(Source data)

* * * * * * * * *

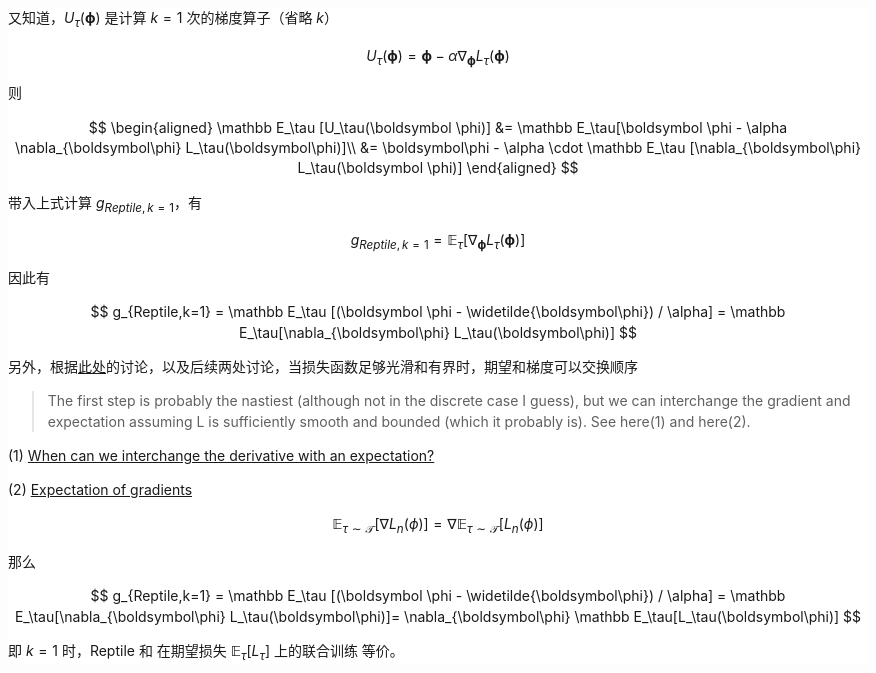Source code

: 又知道，$U_\tau(\boldsymbol\phi)$ 是计算 $k=1$ 次的梯度算子（省略 $k$）

$$
U_\tau(\boldsymbol\phi) = \boldsymbol \phi - \alpha \nabla_{\boldsymbol\phi} L_\tau(\boldsymbol\phi)
$$

则

$$
\begin{aligned}
\mathbb E_\tau [U_\tau(\boldsymbol \phi)] &= \mathbb E_\tau[\boldsymbol \phi - \alpha \nabla_{\boldsymbol\phi} L_\tau(\boldsymbol\phi)]\\
&= \boldsymbol\phi - \alpha \cdot \mathbb E_\tau [\nabla_{\boldsymbol\phi} L_\tau(\boldsymbol \phi)]
\end{aligned}
$$

带入上式计算 $g_{Reptile,k=1}$，有

$$
g_{Reptile,k=1} = \mathbb E_\tau[\nabla_{\boldsymbol\phi} L_\tau(\boldsymbol\phi)]
$$

因此有

$$
g_{Reptile,k=1} = \mathbb E_\tau [(\boldsymbol \phi - \widetilde{\boldsymbol\phi}) / \alpha] = \mathbb E_\tau[\nabla_{\boldsymbol\phi} L_\tau(\boldsymbol\phi)]
$$

另外，根据[此处](https://math.stackexchange.com/questions/1962991/expectation-of-gradient-in-stochastic-gradient-descent-algorithm)的讨论，以及后续两处讨论，当损失函数足够光滑和有界时，期望和梯度可以交换顺序

> The first step is probably the nastiest (although not in the discrete case I guess), but we can interchange the gradient and expectation assuming L is sufficiently smooth and bounded (which it probably is). See here(1) and here(2).

(1) [When can we interchange the derivative with an expectation?](https://math.stackexchange.com/questions/217702/when-can-we-interchange-the-derivative-with-an-expectation)

(2) [Expectation of gradients](https://stats.stackexchange.com/questions/227065/expectation-of-gradients)

$$
\mathbb E_{\tau\sim \mathcal T}[\nabla L_n(\phi)]=\nabla \mathbb E_{\tau\sim \mathcal T}[L_n(\phi)]
$$

那么

$$
g_{Reptile,k=1} = \mathbb E_\tau [(\boldsymbol \phi - \widetilde{\boldsymbol\phi}) / \alpha] = \mathbb E_\tau[\nabla_{\boldsymbol\phi} L_\tau(\boldsymbol\phi)]= \nabla_{\boldsymbol\phi} \mathbb E_\tau[L_\tau(\boldsymbol\phi)]
$$


即 $k=1$ 时，Reptile 和 在期望损失 $\mathbb E_\tau [L_\tau]$ 上的联合训练 等价。
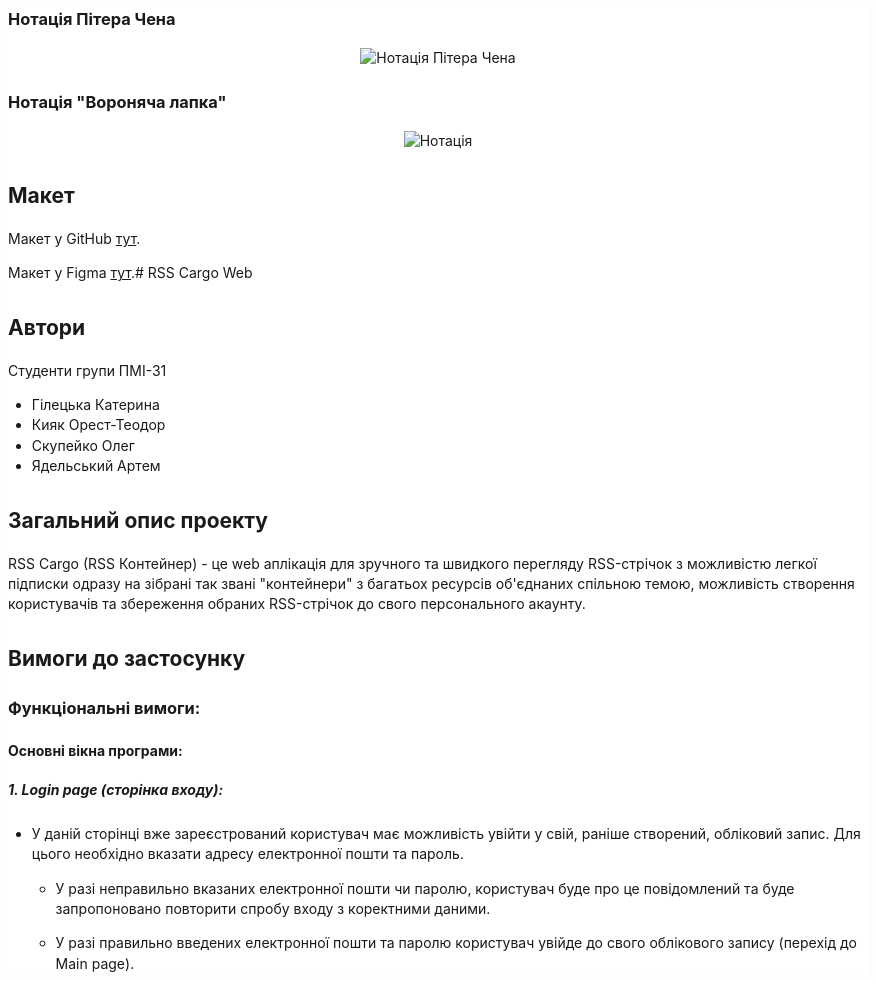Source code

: 
### Нотація Пітера Чена

<p align="center">
	<img src="er_diagram/er2.jpg" alt="Нотація Пітера Чена"/>
</p>

### Нотація "Вороняча лапка"

<p align="center">
	<img src="er_diagram/er1.jpg" alt="Нотація "Вороняча лапка""/>
</p>

## Макет

Макет у GitHub [тут](Mockup.pdf).

Макет у Figma [тут](https://www.figma.com/file/rKPdbDbpOKOOrPeHGeZIlq/RSS-Cargo-Web?node-id=0%3A1&t=3nROQcVQD2518T4K-1).# RSS Cargo Web

## Автори

Студенти групи ПМІ-31

- Гілецька Катерина
- Кияк Орест-Теодор
- Скупейко Олег
- Ядельський Артем

## Загальний опис проекту

RSS Cargo (RSS Контейнер) - це web аплікація для зручного та швидкого перегляду RSS-стрічок з можливістю легкої підписки одразу на зібрані так звані "контейнери" з багатьох ресурсів об'єднаних спільною темою, можливість створення користувачів та збереження обраних RSS-стрічок до свого персонального акаунту.

## Вимоги до застосунку

### Функціональні вимоги:

#### Основні вікна програми:

##### 1. Login page (сторінка входу):
- У даній сторінці вже зареєстрований користувач має можливість увійти у свій, раніше створений, обліковий запис. Для цього необхідно вказати адресу електронної пошти та пароль.

	- У разі неправильно вказаних електронної пошти чи паролю, користувач буде про це повідомлений та буде запропоновано повторити спробу входу з коректними даними.

	- У разі правильно введених електронної пошти та паролю користувач увійде до свого облікового запису (перехід до Main page).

* * * * * * * * *

Although the records contain pictures, return only their text, exactly as written.

Final answer:
Source code

: 又知道，$U_\tau(\boldsymbol\phi)$ 是计算 $k=1$ 次的梯度算子（省略 $k$）

$$
U_\tau(\boldsymbol\phi) = \boldsymbol \phi - \alpha \nabla_{\boldsymbol\phi} L_\tau(\boldsymbol\phi)
$$

则

$$
\begin{aligned}
\mathbb E_\tau [U_\tau(\boldsymbol \phi)] &= \mathbb E_\tau[\boldsymbol \phi - \alpha \nabla_{\boldsymbol\phi} L_\tau(\boldsymbol\phi)]\\
&= \boldsymbol\phi - \alpha \cdot \mathbb E_\tau [\nabla_{\boldsymbol\phi} L_\tau(\boldsymbol \phi)]
\end{aligned}
$$

带入上式计算 $g_{Reptile,k=1}$，有

$$
g_{Reptile,k=1} = \mathbb E_\tau[\nabla_{\boldsymbol\phi} L_\tau(\boldsymbol\phi)]
$$

因此有

$$
g_{Reptile,k=1} = \mathbb E_\tau [(\boldsymbol \phi - \widetilde{\boldsymbol\phi}) / \alpha] = \mathbb E_\tau[\nabla_{\boldsymbol\phi} L_\tau(\boldsymbol\phi)]
$$

另外，根据[此处](https://math.stackexchange.com/questions/1962991/expectation-of-gradient-in-stochastic-gradient-descent-algorithm)的讨论，以及后续两处讨论，当损失函数足够光滑和有界时，期望和梯度可以交换顺序

> The first step is probably the nastiest (although not in the discrete case I guess), but we can interchange the gradient and expectation assuming L is sufficiently smooth and bounded (which it probably is). See here(1) and here(2).

(1) [When can we interchange the derivative with an expectation?](https://math.stackexchange.com/questions/217702/when-can-we-interchange-the-derivative-with-an-expectation)

(2) [Expectation of gradients](https://stats.stackexchange.com/questions/227065/expectation-of-gradients)

$$
\mathbb E_{\tau\sim \mathcal T}[\nabla L_n(\phi)]=\nabla \mathbb E_{\tau\sim \mathcal T}[L_n(\phi)]
$$

那么

$$
g_{Reptile,k=1} = \mathbb E_\tau [(\boldsymbol \phi - \widetilde{\boldsymbol\phi}) / \alpha] = \mathbb E_\tau[\nabla_{\boldsymbol\phi} L_\tau(\boldsymbol\phi)]= \nabla_{\boldsymbol\phi} \mathbb E_\tau[L_\tau(\boldsymbol\phi)]
$$


即 $k=1$ 时，Reptile 和 在期望损失 $\mathbb E_\tau [L_\tau]$ 上的联合训练 等价。
Source code

: 
### Нотація Пітера Чена

<p align="center">
	<img src="er_diagram/er2.jpg" alt="Нотація Пітера Чена"/>
</p>

### Нотація "Вороняча лапка"

<p align="center">
	<img src="er_diagram/er1.jpg" alt="Нотація "Вороняча лапка""/>
</p>

## Макет

Макет у GitHub [тут](Mockup.pdf).

Макет у Figma [тут](https://www.figma.com/file/rKPdbDbpOKOOrPeHGeZIlq/RSS-Cargo-Web?node-id=0%3A1&t=3nROQcVQD2518T4K-1).# RSS Cargo Web

## Автори

Студенти групи ПМІ-31

- Гілецька Катерина
- Кияк Орест-Теодор
- Скупейко Олег
- Ядельський Артем

## Загальний опис проекту

RSS Cargo (RSS Контейнер) - це web аплікація для зручного та швидкого перегляду RSS-стрічок з можливістю легкої підписки одразу на зібрані так звані "контейнери" з багатьох ресурсів об'єднаних спільною темою, можливість створення користувачів та збереження обраних RSS-стрічок до свого персонального акаунту.

## Вимоги до застосунку

### Функціональні вимоги:

#### Основні вікна програми:

##### 1. Login page (сторінка входу):
- У даній сторінці вже зареєстрований користувач має можливість увійти у свій, раніше створений, обліковий запис. Для цього необхідно вказати адресу електронної пошти та пароль.

	- У разі неправильно вказаних електронної пошти чи паролю, користувач буде про це повідомлений та буде запропоновано повторити спробу входу з коректними даними.

	- У разі правильно введених електронної пошти та паролю користувач увійде до свого облікового запису (перехід до Main page).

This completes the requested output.